When we deployed to the Elastic Beanstalk in Part 2, we chose not to enable incremental deployment.

I want to explain this decision further.

If you choose not to deploy incrementally your deployment will take longer because the entire web deployment package needs to be uploaded every time you re-publish which takes about 4-5 minutes on my connection. The incremental deployment option creates a git repository in the target environment so that only the modified files are re-deployed. If you are frequently making changes and redploying, you can save considerable time. A re-deployment takes only a few seconds.

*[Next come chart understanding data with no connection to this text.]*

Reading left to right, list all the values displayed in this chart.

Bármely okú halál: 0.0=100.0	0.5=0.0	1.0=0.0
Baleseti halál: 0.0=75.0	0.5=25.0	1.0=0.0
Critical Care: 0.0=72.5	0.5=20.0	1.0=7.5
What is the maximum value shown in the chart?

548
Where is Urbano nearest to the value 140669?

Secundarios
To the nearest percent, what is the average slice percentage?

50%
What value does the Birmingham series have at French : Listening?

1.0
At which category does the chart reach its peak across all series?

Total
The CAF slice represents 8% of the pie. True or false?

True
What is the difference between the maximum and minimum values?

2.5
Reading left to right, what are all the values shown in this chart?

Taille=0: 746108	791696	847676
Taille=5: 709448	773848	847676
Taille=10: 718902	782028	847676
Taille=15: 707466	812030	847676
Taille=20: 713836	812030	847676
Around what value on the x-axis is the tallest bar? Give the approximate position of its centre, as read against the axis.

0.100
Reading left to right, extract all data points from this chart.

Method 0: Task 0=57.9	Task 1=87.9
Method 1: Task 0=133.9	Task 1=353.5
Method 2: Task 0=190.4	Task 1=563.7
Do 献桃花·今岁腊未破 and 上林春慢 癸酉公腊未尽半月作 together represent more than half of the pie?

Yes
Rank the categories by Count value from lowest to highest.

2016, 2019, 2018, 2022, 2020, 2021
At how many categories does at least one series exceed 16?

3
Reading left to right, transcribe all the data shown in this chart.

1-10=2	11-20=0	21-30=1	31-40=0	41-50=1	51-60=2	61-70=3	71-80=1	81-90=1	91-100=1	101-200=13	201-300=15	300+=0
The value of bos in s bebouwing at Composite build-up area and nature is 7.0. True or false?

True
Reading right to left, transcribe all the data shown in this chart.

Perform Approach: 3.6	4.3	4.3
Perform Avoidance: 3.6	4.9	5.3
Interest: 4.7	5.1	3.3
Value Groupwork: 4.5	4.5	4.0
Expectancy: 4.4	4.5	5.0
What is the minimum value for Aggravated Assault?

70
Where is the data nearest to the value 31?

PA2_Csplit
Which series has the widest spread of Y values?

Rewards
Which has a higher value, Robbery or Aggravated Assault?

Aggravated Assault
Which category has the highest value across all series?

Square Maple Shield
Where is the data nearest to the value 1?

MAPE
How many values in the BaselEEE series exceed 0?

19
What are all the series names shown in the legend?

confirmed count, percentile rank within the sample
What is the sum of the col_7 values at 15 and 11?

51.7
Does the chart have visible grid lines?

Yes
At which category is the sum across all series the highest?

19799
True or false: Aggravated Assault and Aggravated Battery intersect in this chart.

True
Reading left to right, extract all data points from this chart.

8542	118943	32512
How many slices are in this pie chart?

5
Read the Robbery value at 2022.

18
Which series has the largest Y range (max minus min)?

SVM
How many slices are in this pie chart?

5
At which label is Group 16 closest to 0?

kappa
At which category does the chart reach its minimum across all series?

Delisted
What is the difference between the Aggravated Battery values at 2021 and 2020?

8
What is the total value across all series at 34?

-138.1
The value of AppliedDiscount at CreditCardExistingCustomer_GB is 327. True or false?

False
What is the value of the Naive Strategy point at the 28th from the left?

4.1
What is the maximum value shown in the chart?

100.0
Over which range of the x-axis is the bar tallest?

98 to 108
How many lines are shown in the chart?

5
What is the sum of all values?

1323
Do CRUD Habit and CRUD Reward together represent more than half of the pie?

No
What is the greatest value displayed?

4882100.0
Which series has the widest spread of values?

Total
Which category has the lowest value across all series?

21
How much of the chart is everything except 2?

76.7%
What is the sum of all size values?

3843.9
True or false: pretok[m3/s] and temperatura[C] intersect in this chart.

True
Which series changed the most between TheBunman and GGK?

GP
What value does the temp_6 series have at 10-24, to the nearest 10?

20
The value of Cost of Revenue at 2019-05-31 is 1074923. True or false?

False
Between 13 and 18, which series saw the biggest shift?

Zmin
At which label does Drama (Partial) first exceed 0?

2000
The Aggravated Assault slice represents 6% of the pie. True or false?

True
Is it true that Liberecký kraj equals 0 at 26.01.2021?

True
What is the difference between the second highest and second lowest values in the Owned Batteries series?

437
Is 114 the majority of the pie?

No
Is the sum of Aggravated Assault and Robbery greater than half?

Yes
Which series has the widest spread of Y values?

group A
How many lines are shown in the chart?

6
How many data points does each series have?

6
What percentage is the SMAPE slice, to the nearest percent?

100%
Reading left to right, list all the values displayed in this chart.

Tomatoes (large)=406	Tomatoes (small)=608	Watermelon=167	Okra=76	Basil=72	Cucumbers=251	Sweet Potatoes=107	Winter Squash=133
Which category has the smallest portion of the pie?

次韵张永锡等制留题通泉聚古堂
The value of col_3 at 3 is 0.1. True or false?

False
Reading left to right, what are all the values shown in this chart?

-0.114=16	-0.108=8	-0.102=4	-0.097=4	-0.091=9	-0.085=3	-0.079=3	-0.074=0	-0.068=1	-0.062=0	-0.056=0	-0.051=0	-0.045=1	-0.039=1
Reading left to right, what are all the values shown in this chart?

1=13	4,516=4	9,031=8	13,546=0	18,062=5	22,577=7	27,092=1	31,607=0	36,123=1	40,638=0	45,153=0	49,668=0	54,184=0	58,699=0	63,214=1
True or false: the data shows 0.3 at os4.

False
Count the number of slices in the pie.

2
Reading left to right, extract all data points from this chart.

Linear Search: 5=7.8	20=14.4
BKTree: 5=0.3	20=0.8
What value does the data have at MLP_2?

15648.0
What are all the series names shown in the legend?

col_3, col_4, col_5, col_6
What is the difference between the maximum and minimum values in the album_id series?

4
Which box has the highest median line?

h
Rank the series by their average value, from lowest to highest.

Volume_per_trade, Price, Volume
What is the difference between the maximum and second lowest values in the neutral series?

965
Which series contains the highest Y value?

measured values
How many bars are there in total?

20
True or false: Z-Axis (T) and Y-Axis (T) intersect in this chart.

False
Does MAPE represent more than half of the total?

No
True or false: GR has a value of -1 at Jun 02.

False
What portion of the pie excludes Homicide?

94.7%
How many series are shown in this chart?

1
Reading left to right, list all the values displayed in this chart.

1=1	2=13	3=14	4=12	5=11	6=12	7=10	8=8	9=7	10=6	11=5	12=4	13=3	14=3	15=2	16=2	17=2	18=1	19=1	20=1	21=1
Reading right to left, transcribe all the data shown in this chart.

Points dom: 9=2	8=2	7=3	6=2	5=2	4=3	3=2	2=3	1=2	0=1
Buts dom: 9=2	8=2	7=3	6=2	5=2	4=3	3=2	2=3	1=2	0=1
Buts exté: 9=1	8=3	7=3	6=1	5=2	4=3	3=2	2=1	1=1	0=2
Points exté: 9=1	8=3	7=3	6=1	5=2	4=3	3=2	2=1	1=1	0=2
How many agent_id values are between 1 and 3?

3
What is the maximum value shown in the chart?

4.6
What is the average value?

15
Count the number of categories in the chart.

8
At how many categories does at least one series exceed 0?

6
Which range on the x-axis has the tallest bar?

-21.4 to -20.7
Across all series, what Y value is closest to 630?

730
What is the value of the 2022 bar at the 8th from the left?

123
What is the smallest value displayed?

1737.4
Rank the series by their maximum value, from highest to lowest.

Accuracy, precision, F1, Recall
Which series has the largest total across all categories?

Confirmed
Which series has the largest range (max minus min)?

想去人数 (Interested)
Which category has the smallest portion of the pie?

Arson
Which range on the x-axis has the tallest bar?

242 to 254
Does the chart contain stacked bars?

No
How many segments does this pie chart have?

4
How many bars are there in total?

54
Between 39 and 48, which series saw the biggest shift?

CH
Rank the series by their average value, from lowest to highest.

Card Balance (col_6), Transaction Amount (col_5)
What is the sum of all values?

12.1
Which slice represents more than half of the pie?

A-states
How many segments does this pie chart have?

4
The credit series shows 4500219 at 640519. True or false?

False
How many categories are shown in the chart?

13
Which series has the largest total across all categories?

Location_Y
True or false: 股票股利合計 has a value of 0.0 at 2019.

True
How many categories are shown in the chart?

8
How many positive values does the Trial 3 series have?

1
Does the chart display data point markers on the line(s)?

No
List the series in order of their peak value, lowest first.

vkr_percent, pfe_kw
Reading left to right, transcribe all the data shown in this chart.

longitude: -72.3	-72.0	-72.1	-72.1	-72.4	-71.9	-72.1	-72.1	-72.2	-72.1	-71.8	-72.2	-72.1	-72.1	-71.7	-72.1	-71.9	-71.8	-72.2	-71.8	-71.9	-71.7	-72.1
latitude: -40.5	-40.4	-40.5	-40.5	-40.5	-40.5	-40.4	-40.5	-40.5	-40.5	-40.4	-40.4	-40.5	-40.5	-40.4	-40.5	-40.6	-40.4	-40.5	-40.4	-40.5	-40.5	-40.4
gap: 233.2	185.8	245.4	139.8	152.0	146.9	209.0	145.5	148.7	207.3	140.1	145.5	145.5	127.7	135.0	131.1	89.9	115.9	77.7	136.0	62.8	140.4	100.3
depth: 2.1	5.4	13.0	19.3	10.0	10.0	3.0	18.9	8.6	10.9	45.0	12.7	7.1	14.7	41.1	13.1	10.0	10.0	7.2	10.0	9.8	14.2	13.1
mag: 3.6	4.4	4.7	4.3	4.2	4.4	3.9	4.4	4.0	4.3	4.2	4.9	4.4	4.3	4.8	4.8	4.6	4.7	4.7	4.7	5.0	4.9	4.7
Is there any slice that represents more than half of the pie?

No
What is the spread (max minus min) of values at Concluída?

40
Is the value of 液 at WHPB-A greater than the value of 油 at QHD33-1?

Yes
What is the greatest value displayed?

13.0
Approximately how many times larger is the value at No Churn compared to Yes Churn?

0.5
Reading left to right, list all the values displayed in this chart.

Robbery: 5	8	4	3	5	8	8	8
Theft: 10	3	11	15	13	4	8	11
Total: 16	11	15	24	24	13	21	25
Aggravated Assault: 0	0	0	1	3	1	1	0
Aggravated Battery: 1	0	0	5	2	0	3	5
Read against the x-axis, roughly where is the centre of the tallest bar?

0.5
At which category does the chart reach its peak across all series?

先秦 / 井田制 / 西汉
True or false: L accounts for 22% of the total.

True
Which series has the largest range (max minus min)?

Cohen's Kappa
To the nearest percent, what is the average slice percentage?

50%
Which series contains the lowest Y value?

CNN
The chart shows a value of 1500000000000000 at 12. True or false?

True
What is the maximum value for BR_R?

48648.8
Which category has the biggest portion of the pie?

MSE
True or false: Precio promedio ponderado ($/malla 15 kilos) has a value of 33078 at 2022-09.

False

However, if you try to deploy from the default MainDemo location with incremental deployment enabled, you will probably get the following error

Commencing deployment for project MainDemo.Web
...building deployment package obj\Release\Package\Archive...
...deployment package created at C:\Users\Public\Documents\DXperience 12.1 Demos\eXpressApp Framework\MainDemo\CS\MainDemo.Web\obj\Release\Package\Archive
...build of project archive completed succesfully
...starting deployment to AWS Elastic Beanstalk environment 'zerosharp-maindemo'
...starting incremental deployment to environment 'zerosharp-maindemo'
Deployment to AWS Elastic Beanstalk failed with exception: Exception caught during execution of add command,
Inner Exception Message: The specified path, file name, or both are too long. The fully qualified file name must be less than 260 characters, and the directory name must be less than 248 characters.
...
Deployment to AWS Elastic Beanstalk environment 'zerosharp-maindemo' did not complete successfully

The problem is with the NGit libraries that the AWS Toolkit uses. Presumably a fix will emerge, but the simplest workaround is to move the application to a shorter path. Then you can enable incremental deployment when you publish:

Note that you can toggle incremental deployment whenever you publish, so you’re not locked in either way.